CONSIDERAÇÕES FINAIS

Em síntese, pode-se concluir que, no sistema educativo do período colonial, o analfabetismo é visto como natural, intrínseco ao angolano autóctone. A partir dessa perspectiva, a educação do Ensino Primário era reservada somente àqueles sujeitos que poderiam ser capazes de “assimilar” todo ou qualquer conhecimento formal e científico. Outrossim, nesse discurso colonial, o analfabeto só passa a ser reconhecido como sujeito a partir do ano de 1926, com o Estatuto do Indigenato. Com a produção dos novos conhecimentos das primeiras reformas do sistema educativo, após a independência e, consecutivamente, com a invenção da noção de novas perspectivas de sujeitos, o analfabetismo é inserido em uma campanha educativa, cuja agenda consistia na sua eliminação. O analfabetismo era tratado como elemento impeditivo para o progresso e desenvolvimento da nação — seja lá o que isso significasse.

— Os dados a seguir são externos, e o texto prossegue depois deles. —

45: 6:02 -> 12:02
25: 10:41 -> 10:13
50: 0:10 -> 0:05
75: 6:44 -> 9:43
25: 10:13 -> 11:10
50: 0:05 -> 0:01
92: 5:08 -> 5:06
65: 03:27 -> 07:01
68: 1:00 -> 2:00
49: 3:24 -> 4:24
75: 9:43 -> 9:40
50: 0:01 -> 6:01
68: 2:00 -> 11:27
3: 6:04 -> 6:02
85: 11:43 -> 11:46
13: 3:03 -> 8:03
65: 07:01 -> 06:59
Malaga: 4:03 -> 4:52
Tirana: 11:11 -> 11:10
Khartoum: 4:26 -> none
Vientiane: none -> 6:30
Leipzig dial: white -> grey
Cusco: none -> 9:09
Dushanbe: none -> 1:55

O sujeito da educação angolana passa a entrar num jogo de (in)visibilidade. Nos discursos coloniais, o sujeito é invisível e um mal a ser suprimido; aqui, por meio da continuidade do analfabetismo, o sujeito da educação era, dessa forma, mantido na sua própria natural ignorância. Já nas primeiras reformas, o analfabetismo se torna visível, mas para ser combatido. Além disso, a constituição do sujeito da educação angolana mediante a alfabetização era fabricada à base de um saber ideológico, munido de princípios e valores de cunho marxista-leninista. Outros fatores salientados, nessa primeira fase acerca da alfabetização como representação do sujeito, são alguns impasses que se tornam problemáticos no processo de invenção do angolano nesses dois breves períodos aqui traçados, tais como: os espaços limítrofes entre colonialismo e pós-colonialismo (FANON, 1979); a falta de cooperação e diálogo (KEBANGUILAKO, 2013) e a guerra civil (ANGOLA; MED, 2001).